• **REQUEST**: Your output must consist of the records printed verbatim, with the pictures excluded.
*** DATA FOR THIS EXERCISE Section Begins ***
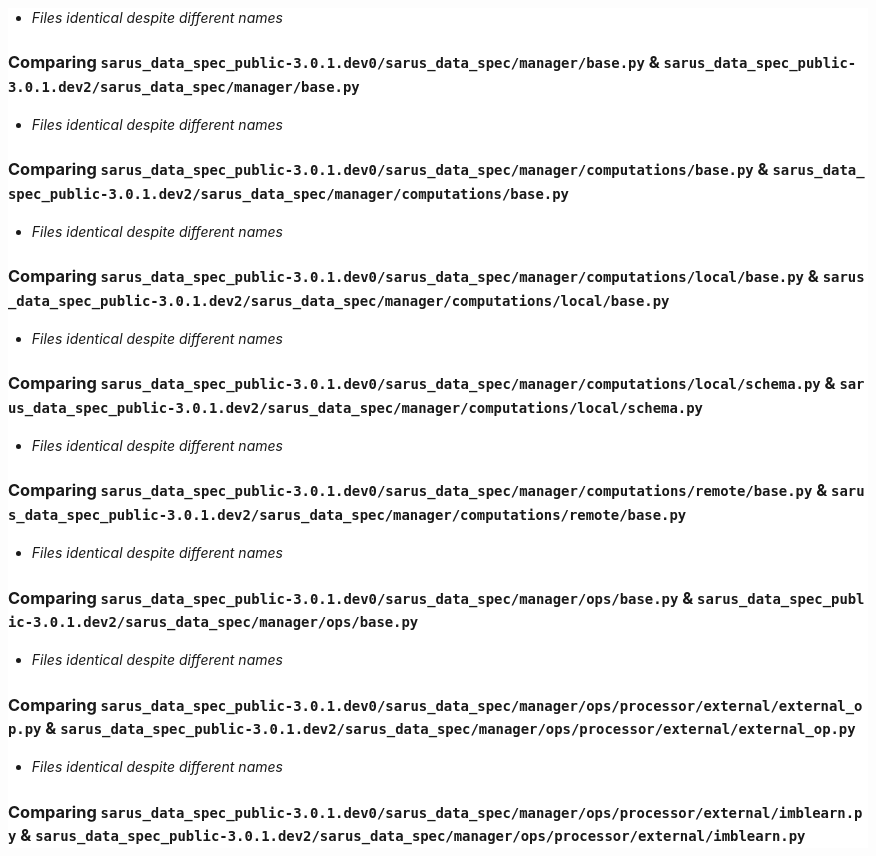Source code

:  * *Files identical despite different names*

### Comparing `sarus_data_spec_public-3.0.1.dev0/sarus_data_spec/manager/base.py` & `sarus_data_spec_public-3.0.1.dev2/sarus_data_spec/manager/base.py`

 * *Files identical despite different names*

### Comparing `sarus_data_spec_public-3.0.1.dev0/sarus_data_spec/manager/computations/base.py` & `sarus_data_spec_public-3.0.1.dev2/sarus_data_spec/manager/computations/base.py`

 * *Files identical despite different names*

### Comparing `sarus_data_spec_public-3.0.1.dev0/sarus_data_spec/manager/computations/local/base.py` & `sarus_data_spec_public-3.0.1.dev2/sarus_data_spec/manager/computations/local/base.py`

 * *Files identical despite different names*

### Comparing `sarus_data_spec_public-3.0.1.dev0/sarus_data_spec/manager/computations/local/schema.py` & `sarus_data_spec_public-3.0.1.dev2/sarus_data_spec/manager/computations/local/schema.py`

 * *Files identical despite different names*

### Comparing `sarus_data_spec_public-3.0.1.dev0/sarus_data_spec/manager/computations/remote/base.py` & `sarus_data_spec_public-3.0.1.dev2/sarus_data_spec/manager/computations/remote/base.py`

 * *Files identical despite different names*

### Comparing `sarus_data_spec_public-3.0.1.dev0/sarus_data_spec/manager/ops/base.py` & `sarus_data_spec_public-3.0.1.dev2/sarus_data_spec/manager/ops/base.py`

 * *Files identical despite different names*

### Comparing `sarus_data_spec_public-3.0.1.dev0/sarus_data_spec/manager/ops/processor/external/external_op.py` & `sarus_data_spec_public-3.0.1.dev2/sarus_data_spec/manager/ops/processor/external/external_op.py`

 * *Files identical despite different names*

### Comparing `sarus_data_spec_public-3.0.1.dev0/sarus_data_spec/manager/ops/processor/external/imblearn.py` & `sarus_data_spec_public-3.0.1.dev2/sarus_data_spec/manager/ops/processor/external/imblearn.py`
*** DATA FOR THIS EXERCISE Section Ends ***
• **RESPONSE BELOW**:
Source code

:  * *Files identical despite different names*

### Comparing `sarus_data_spec_public-3.0.1.dev0/sarus_data_spec/manager/base.py` & `sarus_data_spec_public-3.0.1.dev2/sarus_data_spec/manager/base.py`

 * *Files identical despite different names*

### Comparing `sarus_data_spec_public-3.0.1.dev0/sarus_data_spec/manager/computations/base.py` & `sarus_data_spec_public-3.0.1.dev2/sarus_data_spec/manager/computations/base.py`

 * *Files identical despite different names*

### Comparing `sarus_data_spec_public-3.0.1.dev0/sarus_data_spec/manager/computations/local/base.py` & `sarus_data_spec_public-3.0.1.dev2/sarus_data_spec/manager/computations/local/base.py`

 * *Files identical despite different names*

### Comparing `sarus_data_spec_public-3.0.1.dev0/sarus_data_spec/manager/computations/local/schema.py` & `sarus_data_spec_public-3.0.1.dev2/sarus_data_spec/manager/computations/local/schema.py`

 * *Files identical despite different names*

### Comparing `sarus_data_spec_public-3.0.1.dev0/sarus_data_spec/manager/computations/remote/base.py` & `sarus_data_spec_public-3.0.1.dev2/sarus_data_spec/manager/computations/remote/base.py`

 * *Files identical despite different names*

### Comparing `sarus_data_spec_public-3.0.1.dev0/sarus_data_spec/manager/ops/base.py` & `sarus_data_spec_public-3.0.1.dev2/sarus_data_spec/manager/ops/base.py`

 * *Files identical despite different names*

### Comparing `sarus_data_spec_public-3.0.1.dev0/sarus_data_spec/manager/ops/processor/external/external_op.py` & `sarus_data_spec_public-3.0.1.dev2/sarus_data_spec/manager/ops/processor/external/external_op.py`

 * *Files identical despite different names*

### Comparing `sarus_data_spec_public-3.0.1.dev0/sarus_data_spec/manager/ops/processor/external/imblearn.py` & `sarus_data_spec_public-3.0.1.dev2/sarus_data_spec/manager/ops/processor/external/imblearn.py`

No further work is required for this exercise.